- The French competition authority said Apple and two wholesalers agreed not to compete on prices and distribution, "thereby sterilizing the wholesale market for Apple products."
- A spokesperson for Apple told CNBC it "strongly disagreed" with the decision and plans to appeal.
French antitrust authorities ordered Apple on Monday to pay a 1.1 billion euro ($1.23 billion) fine for anti-competitive behavior.
The French competition authority said the iPhone-maker was guilty of creating cartels within its distribution network and abusing the economic dependence of its outside resellers.
Two of Apple's wholesalers were also fined for agreeing on prices: Tech Data and Ingram Micro received fines of 76.1 million euros and 62.9 million euros respectively. Both companies were not immediately available for comment when contacted by CNBC.
The French authority said this penalty — totaling 1.24 billion euros — was the largest ever handed down in one case.
"Apple and its two wholesalers agreed not to compete and prevent distributors from competing with each other, thereby sterilizing the wholesale market for Apple products," said Isabelle de Silva, president of the French Competition Authority.
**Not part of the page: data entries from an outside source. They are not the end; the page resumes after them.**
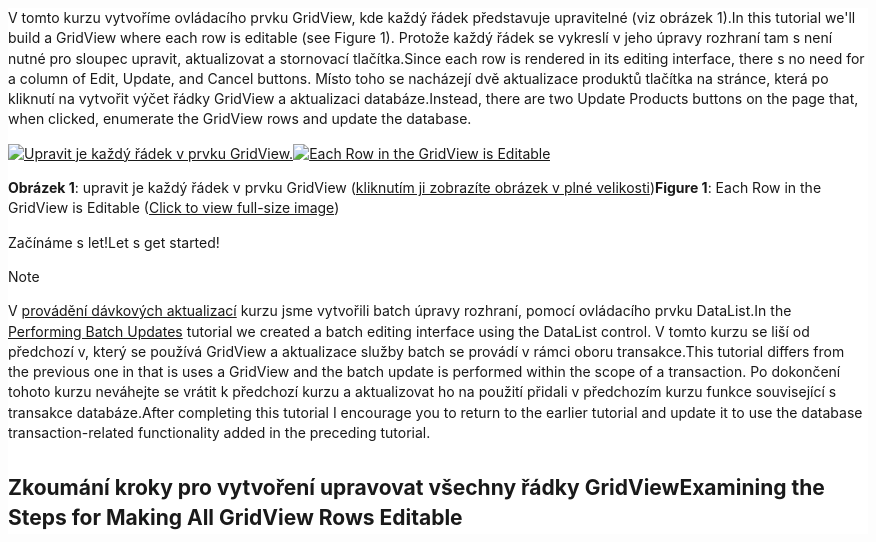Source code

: 
<span data-ttu-id="36764-115">V tomto kurzu vytvoříme ovládacího prvku GridView, kde každý řádek představuje upravitelné (viz obrázek 1).</span><span class="sxs-lookup"><span data-stu-id="36764-115">In this tutorial we'll build a GridView where each row is editable (see Figure 1).</span></span> <span data-ttu-id="36764-116">Protože každý řádek se vykreslí v jeho úpravy rozhraní tam s není nutné pro sloupec upravit, aktualizovat a stornovací tlačítka.</span><span class="sxs-lookup"><span data-stu-id="36764-116">Since each row is rendered in its editing interface, there s no need for a column of Edit, Update, and Cancel buttons.</span></span> <span data-ttu-id="36764-117">Místo toho se nacházejí dvě aktualizace produktů tlačítka na stránce, která po kliknutí na vytvořit výčet řádky GridView a aktualizaci databáze.</span><span class="sxs-lookup"><span data-stu-id="36764-117">Instead, there are two Update Products buttons on the page that, when clicked, enumerate the GridView rows and update the database.</span></span>


<span data-ttu-id="36764-118">[![Upravit je každý řádek v prvku GridView.](batch-updating-vb/_static/image1.gif)](batch-updating-vb/_static/image1.png)</span><span class="sxs-lookup"><span data-stu-id="36764-118">[![Each Row in the GridView is Editable](batch-updating-vb/_static/image1.gif)](batch-updating-vb/_static/image1.png)</span></span>

<span data-ttu-id="36764-119">**Obrázek 1**: upravit je každý řádek v prvku GridView ([kliknutím ji zobrazíte obrázek v plné velikosti](batch-updating-vb/_static/image2.png))</span><span class="sxs-lookup"><span data-stu-id="36764-119">**Figure 1**: Each Row in the GridView is Editable ([Click to view full-size image](batch-updating-vb/_static/image2.png))</span></span>


<span data-ttu-id="36764-120">Začínáme s let!</span><span class="sxs-lookup"><span data-stu-id="36764-120">Let s get started!</span></span>

> [!NOTE]
> <span data-ttu-id="36764-121">V [provádění dávkových aktualizací](../editing-and-deleting-data-through-the-datalist/performing-batch-updates-vb.md) kurzu jsme vytvořili batch úpravy rozhraní, pomocí ovládacího prvku DataList.</span><span class="sxs-lookup"><span data-stu-id="36764-121">In the [Performing Batch Updates](../editing-and-deleting-data-through-the-datalist/performing-batch-updates-vb.md) tutorial we created a batch editing interface using the DataList control.</span></span> <span data-ttu-id="36764-122">V tomto kurzu se liší od předchozí v, který se používá GridView a aktualizace služby batch se provádí v rámci oboru transakce.</span><span class="sxs-lookup"><span data-stu-id="36764-122">This tutorial differs from the previous one in that is uses a GridView and the batch update is performed within the scope of a transaction.</span></span> <span data-ttu-id="36764-123">Po dokončení tohoto kurzu neváhejte se vrátit k předchozí kurzu a aktualizovat ho na použití přidali v předchozím kurzu funkce související s transakce databáze.</span><span class="sxs-lookup"><span data-stu-id="36764-123">After completing this tutorial I encourage you to return to the earlier tutorial and update it to use the database transaction-related functionality added in the preceding tutorial.</span></span>


## <a name="examining-the-steps-for-making-all-gridview-rows-editable"></a><span data-ttu-id="36764-124">Zkoumání kroky pro vytvoření upravovat všechny řádky GridView</span><span class="sxs-lookup"><span data-stu-id="36764-124">Examining the Steps for Making All GridView Rows Editable</span></span>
A spokesperson for Apple told CNBC: "The French Competition Authority's decision is disheartening. It relates to practices from over a decade ago and discards 30 years of legal precedent that all companies in France rely on with an order that will cause chaos for companies across all industries. We strongly disagree with them and plan to appeal."
Monday's announcement is the second fine that French authorities have imposed on Apple in two months. The regulators hit Apple with a 25 million euro fine in February over its software updates, which were concluded to have slowed down older iPhones.
Apple shares were down more than 13% in Monday's premarket amid a broad-based move lower in stock markets.